The case Re T (Parental Alienation) is a topical case. Only this week I have written here about discussions regarding the fraught issue of ‘parental alienation’, including how the court should deal with it, and even whether it exists at all.
As mentioned in those discussions, we have recently seen cases where the court, upon finding that one parent had alienated a child against the other, took the drastic step of ordering that the child be moved to live with the ‘non-alienating’ parent. Now we have a case where, following a finding that she had alienated the child against the father, the mother actually agreed with (or at least did not oppose) the transfer of the child to the father.
The case is Re T (Parental Alienation), a decision of His Honour Judge Raeside in the High Court.
The case Re T (Parental Alienation) concerned a five-year-old girl. Her parents were married in 2012 and she was born in 2014. Her parents’ relationship broke down shortly after she was born, and they separated in the following year.

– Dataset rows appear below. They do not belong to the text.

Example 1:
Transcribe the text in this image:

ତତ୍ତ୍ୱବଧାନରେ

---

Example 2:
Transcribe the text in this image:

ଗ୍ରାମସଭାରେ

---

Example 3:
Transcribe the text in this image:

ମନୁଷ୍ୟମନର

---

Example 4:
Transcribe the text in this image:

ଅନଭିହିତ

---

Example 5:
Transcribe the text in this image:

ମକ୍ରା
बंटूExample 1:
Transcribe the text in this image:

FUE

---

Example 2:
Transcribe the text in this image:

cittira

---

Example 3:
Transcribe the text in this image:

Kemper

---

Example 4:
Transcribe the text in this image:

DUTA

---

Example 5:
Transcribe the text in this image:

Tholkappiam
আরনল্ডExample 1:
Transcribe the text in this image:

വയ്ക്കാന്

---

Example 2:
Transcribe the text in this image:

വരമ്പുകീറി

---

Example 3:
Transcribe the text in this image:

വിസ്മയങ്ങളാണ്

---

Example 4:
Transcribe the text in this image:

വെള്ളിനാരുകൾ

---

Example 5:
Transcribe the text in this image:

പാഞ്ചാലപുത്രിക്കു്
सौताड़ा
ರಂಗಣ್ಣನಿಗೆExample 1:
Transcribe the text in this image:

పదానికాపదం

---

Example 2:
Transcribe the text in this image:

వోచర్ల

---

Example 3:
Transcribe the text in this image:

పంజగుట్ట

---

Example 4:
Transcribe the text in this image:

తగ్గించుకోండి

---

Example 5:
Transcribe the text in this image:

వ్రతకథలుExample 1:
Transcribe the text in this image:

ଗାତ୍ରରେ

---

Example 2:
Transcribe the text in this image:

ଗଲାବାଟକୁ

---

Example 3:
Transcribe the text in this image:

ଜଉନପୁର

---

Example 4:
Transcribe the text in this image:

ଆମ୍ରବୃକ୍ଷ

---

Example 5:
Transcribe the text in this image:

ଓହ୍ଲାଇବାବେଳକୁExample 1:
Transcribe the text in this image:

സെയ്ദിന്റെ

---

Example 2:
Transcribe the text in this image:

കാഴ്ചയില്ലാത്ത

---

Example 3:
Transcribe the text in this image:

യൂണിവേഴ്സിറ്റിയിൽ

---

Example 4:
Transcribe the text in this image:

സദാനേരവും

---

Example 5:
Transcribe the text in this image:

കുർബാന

She remained living with her mother.
As Judge Raeside explains, the child has been the subject of legal proceedings between her parents for almost her whole life (sadly, a statement such as this seems to occur in virtually all private law children cases I read).
In August 2015 the father commenced proceedings for contact, and a contact order was made in March 2016. The contact was fraught with difficulties, and in December 2016 the Local Authority placed the child on the Child Protection Plan on the category of emotional abuse, due to the relationship difficulties between the parents.
The father took the matter back to the court in July 2017, and in September one successful contact visit was arranged. However, the mother would not make the child available for further sessions.
In October 2017 the social worker assigned to the case recommended a psychological assessment of the parents (I will come back to this in a moment).
There was little progress in the case throughout 2018, and the father made an application for an order that the child should live with him. He argued that the mother had shown herself unable or unwilling to promote his relationship with the child.
He was supported by the child psychologist, the social worker and another expert involved in the case, all of whom felt that the child was suffering harm by being denied a relationship with him, and by the mother portraying him in a negative light.
The mother initially opposed the father’s application. However, when it came to the hearing last December she changed her position. Faced with the evidence against her, she decided not to oppose the application.
The matter, therefore, proceeded uncontested. Judge Raeside made the following agreed findings:
1. That the child’s relationship with the father had not been consistently promoted by the mother.
2. That the mother was not in a position to promote a positive relationship between the child and the father
3. That the mother had alienated the child from her father.
Judge Raeside also made further findings, including that the child had suffered emotional harm as a result of her mother denying her a positive paternal relationship, that the mother had provided the child with an extremely negative picture of her father, and that the mother continued to minimise the role of the father in the child’s life.
He also found that the father was better able to promote a relationship between the child and her mother than the mother could promote a relationship between the child and her father.
Accordingly, he found that the child’s welfare was best met by a transfer of care to her father, and an order was made in those terms.
If you wish to read the full judgment on the case Re T (Parental Alienation) you can find it here.
Oh, and before I go I should mention the annexes to the judgment, contained in a PDF file that you can find via a link at the end of the judgment. The annexes comprise a chronology of the various orders made in the case, going back to 2016, and a note setting out the important authorities in relation to parental alienation. I don’t recall having previously seen a schedule such as this linked from a judgment, but I very much approve.